The 1954 Canada Cup took place August 20–22 at the Laval-sur-le-Lac Golf Club in Laval, Quebec, Canada. It was the second Canada Cup event, which became the World Cup in 1967. The tournament was a 72-hole stroke play team event with 25 teams. Each team consisted of two players from a country. The combined score of each team determined the team results. 18 holes were played on the first two days with 36 holes played on the final day. The Australian team of Kel Nagle and Peter Thomson won by four strokes over the Argentine team of Antonio Cerdá and Roberto De Vicenzo.
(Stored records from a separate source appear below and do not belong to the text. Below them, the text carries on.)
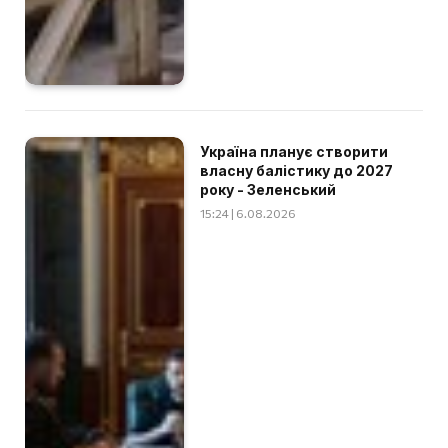
Україна планує створити
власну балістику до 2027
року - Зеленський
15:24 | 6.08.2026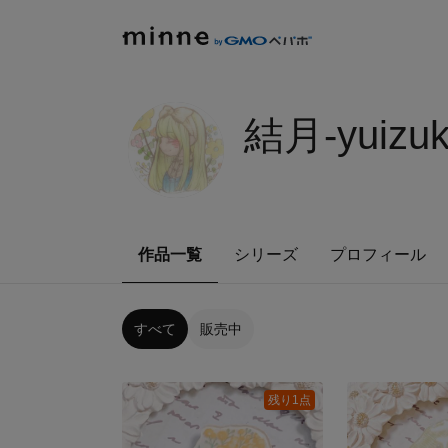
結月-yuizuk
作品一覧
シリーズ
プロフィール
すべて
販売中
残り1点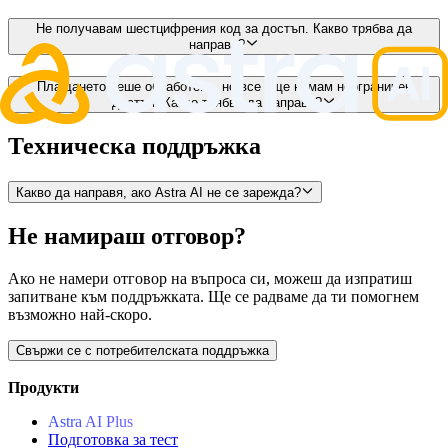
Не получавам шестцифрения код за достъп. Какво трябва да
направя?
Плащането беше обработено, но все още нямам неограничен
достъп. Какво трябва да направя?
Техническа поддръжка
Какво да направя, ако Astra AI не се зарежда?
Не намираш отговор?
Ако не намери отговор на въпроса си, можеш да изпратиш
запитване към поддръжката. Ще се радваме да ти помогнем
възможно най-скоро.
Свържи се с потребителската поддръжка
Продукти
Astra AI Plus
Подготовка за тест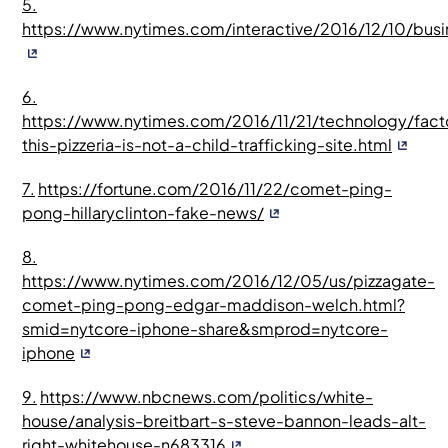
5.
https://www.nytimes.com/interactive/2016/12/10/busi
6.
https://www.nytimes.com/2016/11/21/technology/fac
this-pizzeria-is-not-a-child-trafficking-site.html
7.
https://fortune.com/2016/11/22/comet-ping-
pong-hillaryclinton-fake-news/
8.
https://www.nytimes.com/2016/12/05/us/pizzagate-
comet-ping-pong-edgar-maddison-welch.html?
smid=nytcore-iphone-share&smprod=nytcore-
iphone
9.
https://www.nbcnews.com/politics/white-
house/analysis-breitbart-s-steve-bannon-leads-alt-
right-whitehouse-n683316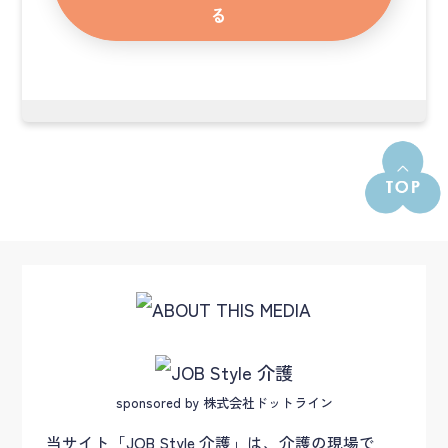
る
sponsored by 株式会社ドットライン
当サイト「JOB Style 介護」は、介護の現場で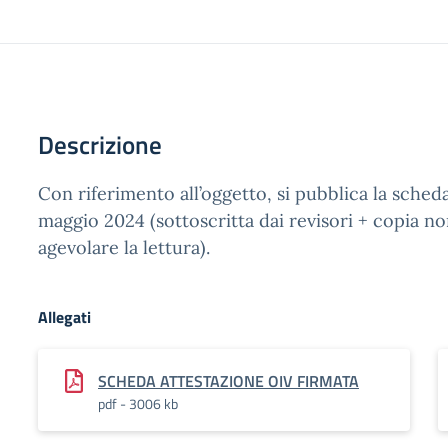
Descrizione
Con riferimento all’oggetto, si pubblica la scheda
maggio 2024 (sottoscritta dai revisori + copia no
agevolare la lettura).
Allegati
SCHEDA ATTESTAZIONE OIV FIRMATA
pdf - 3006 kb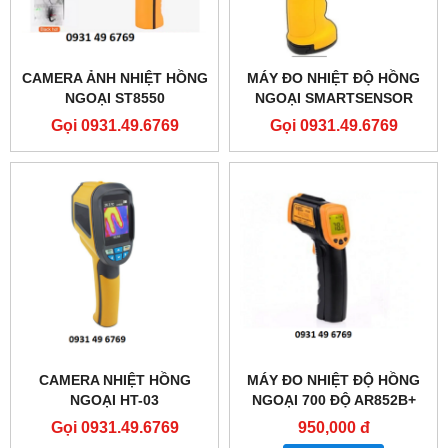
CAMERA ẢNH NHIỆT HỒNG
MÁY ĐO NHIỆT ĐỘ HỒNG
NGOẠI ST8550
NGOẠI SMARTSENSOR
1350OC AS872
Gọi 0931.49.6769
Gọi 0931.49.6769
CAMERA NHIỆT HỒNG
MÁY ĐO NHIỆT ĐỘ HỒNG
NGOẠI HT-03
NGOẠI 700 ĐỘ AR852B+
Gọi 0931.49.6769
950,000 đ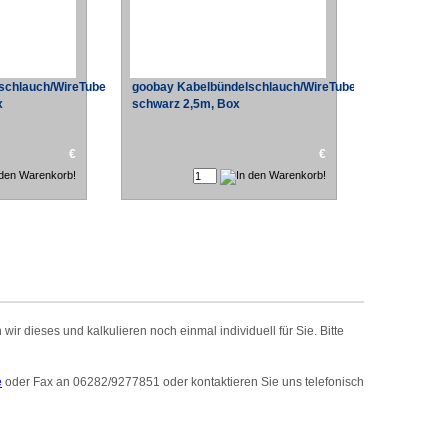
schlauch/WireTube
goobay Kabelbündelschlauch/WireTube
x
schwarz 2,5m, Box
€
€
r dieses und kalkulieren noch einmal individuell für Sie. Bitte
e
oder Fax an 06282/9277851 oder kontaktieren Sie uns telefonisch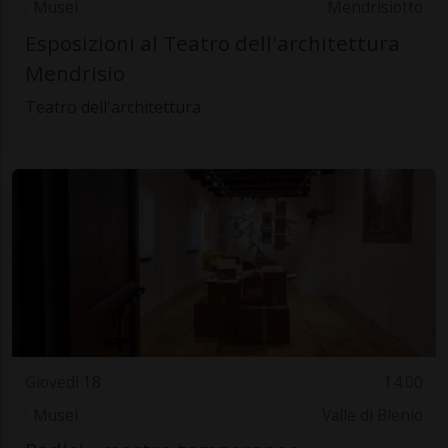
Musei
Mendrisiotto
Esposizioni al Teatro dell'architettura
Mendrisio
Teatro dell'architettura
Giovedì 18
14.00
Musei
Valle di Blenio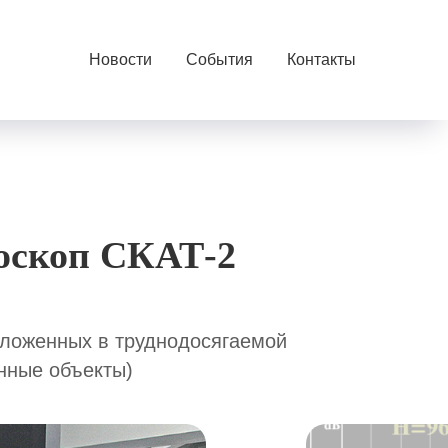
Новости
События
Контакты
оскоп СКАТ-2
уложенных в труднодосягаемой
нные объекты)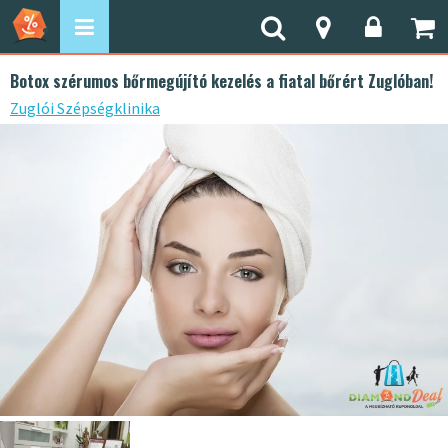
Botox szérumos bőrmegújító kezelés a fiatal bőrért Zuglóban!
Zuglói Szépségklinika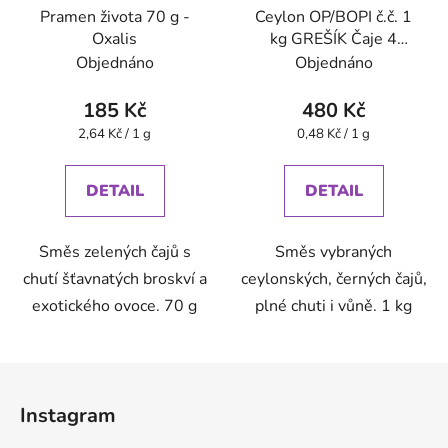
Pramen života 70 g -
Ceylon OP/BOPI č.č. 1
Oxalis
kg GREŠÍK Čaje 4
světadílů
Objednáno
Objednáno
185 Kč
480 Kč
Měrná
Měrná
2,64 Kč / 1 g
0,48 Kč / 1 g
cena:
cena:
DETAIL
DETAIL
Směs zelených čajů s
Směs vybraných
chutí šťavnatých broskví a
ceylonských, černých čajů,
exotického ovoce. 70 g
plné chuti i vůně. 1 kg
Z
á
Instagram
p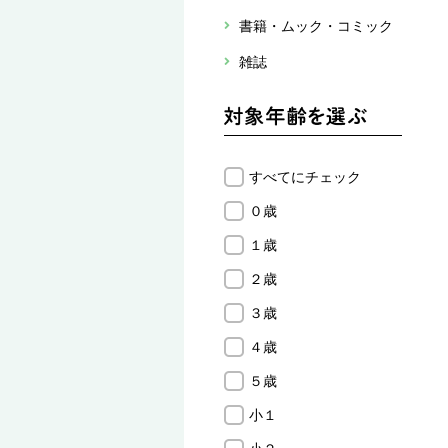
書籍・ムック・コミック
雑誌
すべてにチェック
０歳
１歳
２歳
３歳
４歳
５歳
小１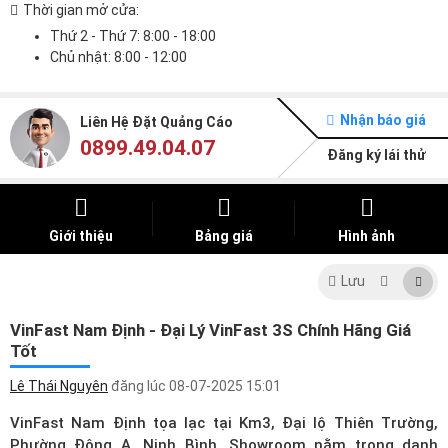
Thời gian mở cửa:
Thứ 2 - Thứ 7: 8:00 - 18:00
Chủ nhật: 8:00 - 12:00
Nhận báo giá
Liên Hệ Đặt Quảng Cáo
0899.49.04.07
Đăng ký lái thử
Giới thiệu
Bảng giá
Hình ảnh
Lưu
VinFast Nam Định - Đại Lý VinFast 3S Chính Hãng Giá
Tốt
Lê Thái Nguyên
đăng lúc
08-07-2025 15:01
VinFast Nam Định tọa lạc tại Km3, Đại lộ Thiên Trường,
Phường Đông A, Ninh Bình. Showroom nằm trong
danh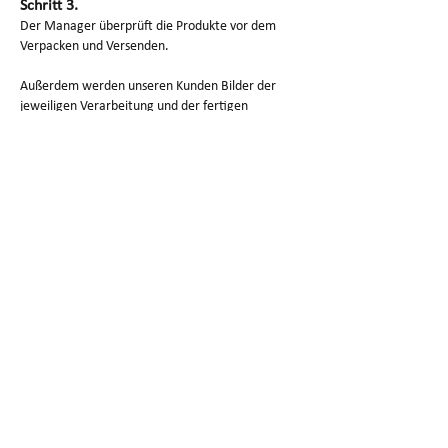
Schritt 3.
Der Manager überprüft die Produkte vor dem
Verpacken und Versenden.
Außerdem werden unseren Kunden Bilder der
jeweiligen Verarbeitung und der fertigen
Produkte zugesandt.
Verpackung und Versand des
SG-Prototyps
1. Sauberes Papier, um Kratzer zu vermeiden
2. Schaum schützt Produkte gut.
3. Karton/Holzkiste zum Verpacken für die
Lieferung
Warum uns wählen?
1. Unser Chef verfügt über mehr als zehn Jahre
Erfahrung in der Rapid-Prototyping-Branche.
2.SG eignet sich gut für die hochpräzise
Bearbeitung komplexer Teile.
3. Die Gesamtzahl der Empfehlungen aktueller
Kunden liegt über 85 %.
4. Strenge Qualitätsanforderungen. Der Chef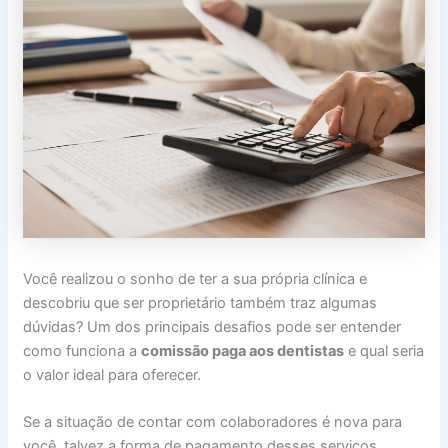
Você realizou o sonho de ter a sua própria clínica e
descobriu que ser proprietário também traz algumas
dúvidas? Um dos principais desafios pode ser entender
como funciona a
comissão paga aos dentistas
e qual seria
o valor ideal para oferecer.
Se a situação de contar com colaboradores é nova para
você, talvez a forma de pagamento desses serviços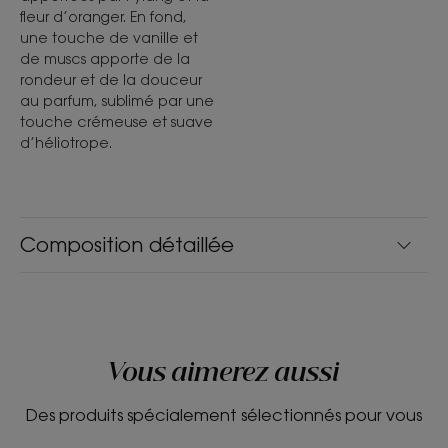
fleur d’oranger. En fond,
une touche de vanille et
de muscs apporte de la
rondeur et de la douceur
au parfum, sublimé par une
touche crémeuse et suave
d’héliotrope.
Composition détaillée
Vous aimerez aussi
Des produits spécialement sélectionnés pour vous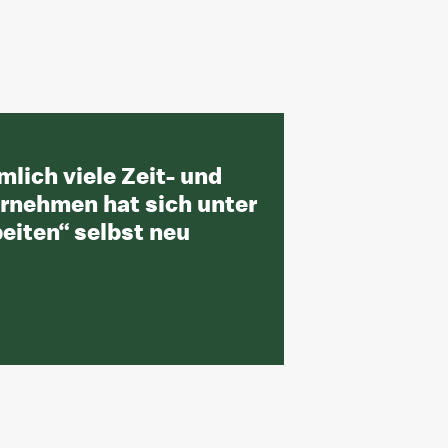
lich viele Zeit- und
rnehmen hat sich unter
eiten“ selbst neu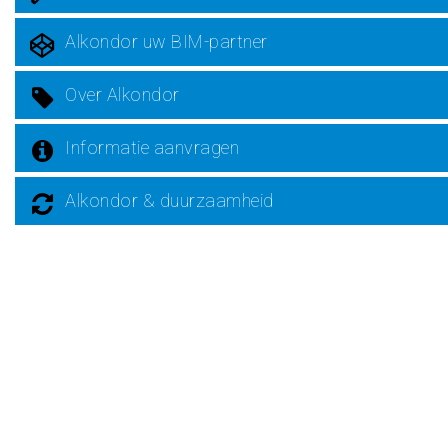
Alkondor uw BIM-partner
Over Alkondor
Informatie aanvragen
Alkondor & duurzaamheid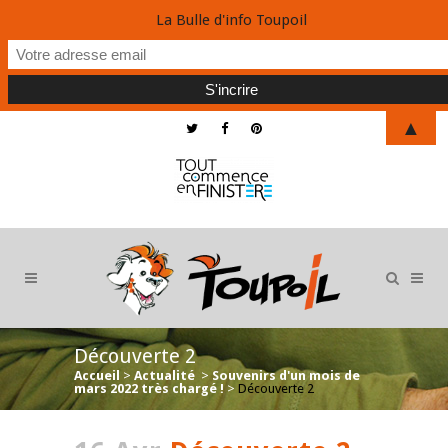
La Bulle d'info Toupoil
▲
Découverte 2
Accueil
>
Actualité
>
Souvenirs d'un mois de
mars 2022 très chargé !
>
Découverte 2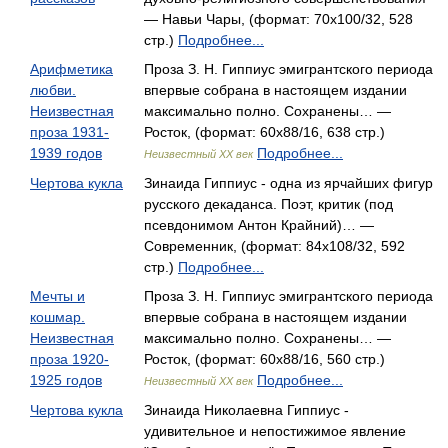
— Навьи Чары, (формат: 70x100/32, 528
стр.)
Подробнее...
Арифметика
Проза З. Н. Гиппиус эмигрантского периода
любви.
впервые собрана в настоящем издании
Неизвестная
максимально полно. Сохранены… —
проза 1931-
Росток, (формат: 60x88/16, 638 стр.)
1939 годов
Подробнее...
Неизвестный XX век
Чертова кукла
Зинаида Гиппиус - одна из ярчайших фигур
русского декаданса. Поэт, критик (под
псевдонимом Антон Крайний)… —
Современник, (формат: 84x108/32, 592
стр.)
Подробнее...
Мечты и
Проза З. Н. Гиппиус эмигрантского периода
кошмар.
впервые собрана в настоящем издании
Неизвестная
максимально полно. Сохранены… —
проза 1920-
Росток, (формат: 60x88/16, 560 стр.)
1925 годов
Подробнее...
Неизвестный XX век
Чертова кукла
Зинаида Николаевна Гиппиус -
удивительное и непостижимое явление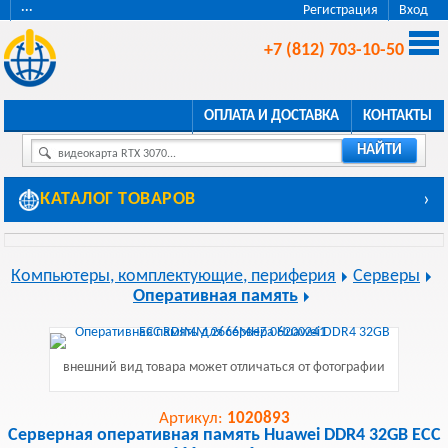
···
Регистрация
Вход
+7 (812) 703-10-50
ОПЛАТА И ДОСТАВКА
КОНТАКТЫ
НАЙТИ
видеокарта RTX 3070...
КАТАЛОГ ТОВАРОВ
›
Компьютеры, комплектующие, периферия
Серверы
Оперативная память
внешний вид товара может отличаться от фотографии
Артикул:
1020893
Серверная оперативная память Huawei DDR4 32GB ECC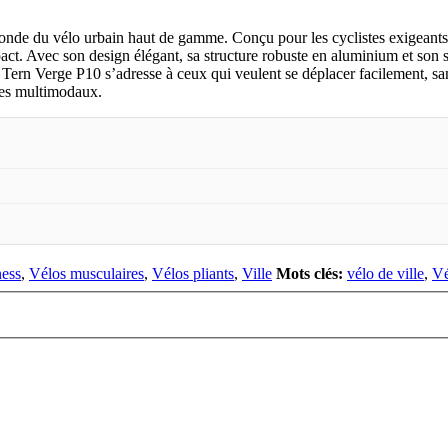
onde du vélo urbain haut de gamme. Conçu pour les cyclistes exigeants qu
ct. Avec son design élégant, sa structure robuste en aluminium et son s
 Tern Verge P10 s’adresse à ceux qui veulent se déplacer facilement, sans
ages multimodaux.
ness
,
Vélos musculaires
,
Vélos pliants
,
Ville
Mots clés:
vélo de ville
,
Vé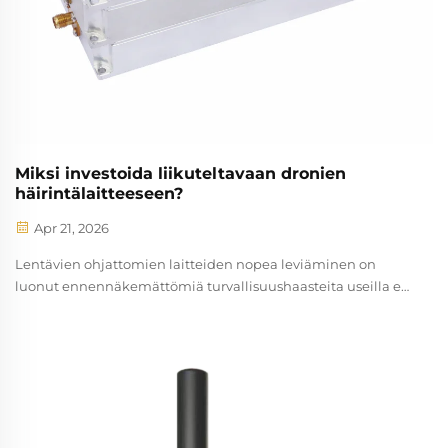
Miksi investoida liikuteltavaan dronien
häirintälaitteeseen?
Apr 21, 2026
Lentävien ohjattomien laitteiden nopea leviäminen on
luonut ennennäkemättömiä turvallisuushaasteita useilla eri
aloilla. Nykyaikaiset organisaatiot kohtaavat yhä suurempia
uhkia luvattomilta droneltilta, jotka voivat vaarantaa
arkaluontoisia toimintoja, rikkoa rajoitettua ilmatilaa ja
aiheuttaa merkittäviä turvallisuusriskejä.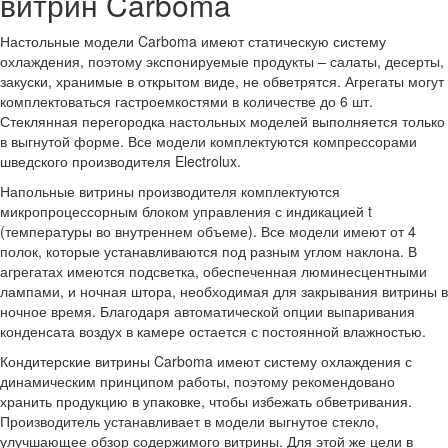
витрин Carboma
Настольные модели Carboma имеют статическую систему
охлаждения, поэтому экспонируемые продукты – салаты, десерты,
закуски, хранимые в открытом виде, не обветрятся. Агрегаты могут
комплектоваться гастроемкостями в количестве до 6 шт.
Стеклянная перегородка настольных моделей выполняется только
в выгнутой форме. Все модели комплектуются компрессорами
шведского производителя Electrolux.
Напольные витрины производителя комплектуются
микропроцессорным блоком управления с индикацией t
(температуры во внутреннем объеме). Все модели имеют от 4
полок, которые устанавливаются под разным углом наклона. В
агрегатах имеются подсветка, обеспеченная люминесцентными
лампами, и ночная штора, необходимая для закрывания витрины в
ночное время. Благодаря автоматической опции выпаривания
конденсата воздух в камере остается с постоянной влажностью.
Кондитерские витрины Carboma имеют систему охлаждения с
динамическим принципом работы, поэтому рекомендовано
хранить продукцию в упаковке, чтобы избежать обветривания.
Производитель устанавливает в модели выгнутое стекло,
улучшающее обзор содержимого витрины. Для этой же цели в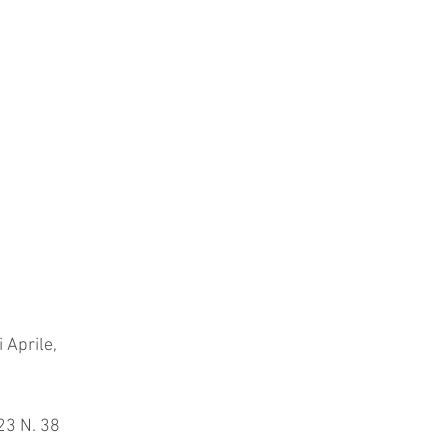
 Aprile, 
1. DECRETO “BLOCCA OPZIONI” CONVERTITO DL 16.2.2023 N. 11, LEGGE 11.4.2023 N. 38	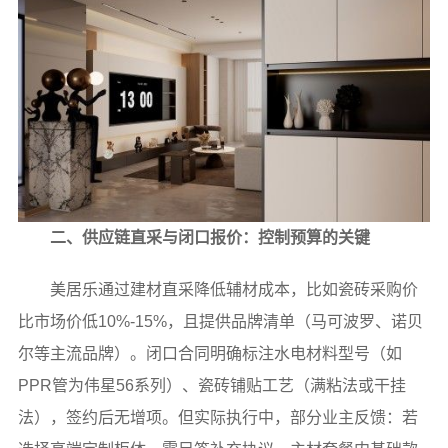
二、供应链直采与闭口报价：控制预算的关键
美居乐通过建材直采降低辅材成本，比如瓷砖采购价
比市场价低10%-15%，且提供品牌清单（马可波罗、诺贝
尔等主流品牌）。闭口合同明确标注水电材料型号（如
PPR管为伟星56系列）、瓷砖铺贴工艺（满粘法或干挂
法），签约后无增项。但实际执行中，部分业主反馈：若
Canadian Stan Leonard had the lowest individual score with 275, two strokes ahead of Peter Thomson.

==Teams==

| Country | Players |
|---|---|
| Argentina | Antonio Cerdá and Roberto De Vicenzo |
| Australia | Kel Nagle and Peter Thomson |
| Belgium | Arthur Devulder and Flory Van Donck |
| Brazil | Mário Gonzalez and Ricardo Rossi |
| Canada | Jules Huot and Stan Leonard |
| Chile | Emilio Palacios and Luis Salas |
| Colombia | Pablo Molina and Raúl Posse |
| Egypt | Naaman Aly and Cherif El-Sayed Cherif |
| England | Peter Alliss and Harry Weetman |
| France | Jean Garaïalde and François Saubaber |
| Ireland | Harry Bradshaw and Fred Daly |
| Italy | Aldo Casera and Ugo Grappasonni |
| Japan | Michio Ishii and Torakichi Nakamura |
| Mexico | AI Escalante and Augustin Martinez |
| Netherlands | Joop Rühl and Piet Witte |
| New Zealand | Eddie Fennell and Ernie Southerden |
| Philippines | Larry Montes and Celestino Tugot |
| DNK SWE Scandinavia | Carl Paulsen and Arne Werkell |
| Scotland | Eric Brown and Tom Haliburton |
| South Africa | Bobby Locke and Bert Thomas |
| Spain | Carlos Celles and Sebastián Miguel |
| Switzerland | Robert Lanz and Otto Schoepfer |
| United States | Jimmy Demaret and Sam Snead |
| Wales | Harry Gould and Dai Rees |
| West Germany | Georg Bessner and Friedel Schmaderer |

Source

==Scores==
Team standings

| Place | Country | Score | To par |
| 1 | Australia | 137-144-140-135=556 | −20 |
| 2 | Argentina | 142-139-138-141=560 | −16 |
| 3 | United States | 144-140-139-142=565 | −11 |
| 4 | Canada | 141-143-143-143=570 | −6 |
| 5 | Scotland | 144-140-138-149=571 | −5 |
| 6 | France | 147-140-143-143=573 | −3 |
| 7 | England | 143-143-144-144=574 | −2 |
| 8 | Brazil | 144-144-141-146=575 | −1 |
| T9 | Belgium | 150-146-143-139=578 | +2 |
| South Africa | 145-146-146-141=578 |
| T11 | Ireland | 143-148-139-149=579 | +3 |
| Italy | 147-149-146-137=579 |
| 13 | Spain | 144-144-148-150=586 | +10 |
| 14 | Japan | 152-144-149-146=591 | +15 |
| 15 | Egypt | 152-151-150-140=593 | +17 |
| 16 | West Germany | 149-153-150-143=595 | +19 |
| T17 | Philippines | 148-149-150-151=598 | +22 |
| Wales | 151-151-150-146=598 |
| T19 | Chile | 150-148-147-156=601 | +25 |
| New Zealand | 152-153-151-145=601 |
| 21 | DNK SWE Scandinavia | 148-151-158-152=609 | +33 |
| T22 | Netherlands | 157-147-155-151=610 | +34 |
| Mexico | 152-155-157-146=610 |
| 24 | Switzerland | 150-156-160-160=626 | +50 |
| WD | Colombia | 149-WD |  |

Individual leaders

| Place | Player | Country | Score | To par |
| 1 | Stan Leonard | Canada | 275 | −13 |
| T2 | Antonio Cerdá | Argentina | 277 | −11 |
| Peter Thomson | Australia | 277 |
| 4 | Jimmy Demaret | United States | 278 | −10 |
| 5 | Kel Nagle | Australia | 279 | −9 |
| T6 | Dai Rees | Wales | 282 | −6 |
| Flory Van Donck | Belgium | 282 |
| 8 | Roberto De Vicenzo | Argentina | 283 | −5 |
| T9 | Jean Garaïalde | France | 284 | −4 |
| Bobby Locke | South Africa | 284 |
| Harry Weetman | England | 284 |

Note: There was no official recognition for the lowest individual 72-hole-scores, but bonus money was paid for individual rounds, with Stan Leonard the winner earning US$367.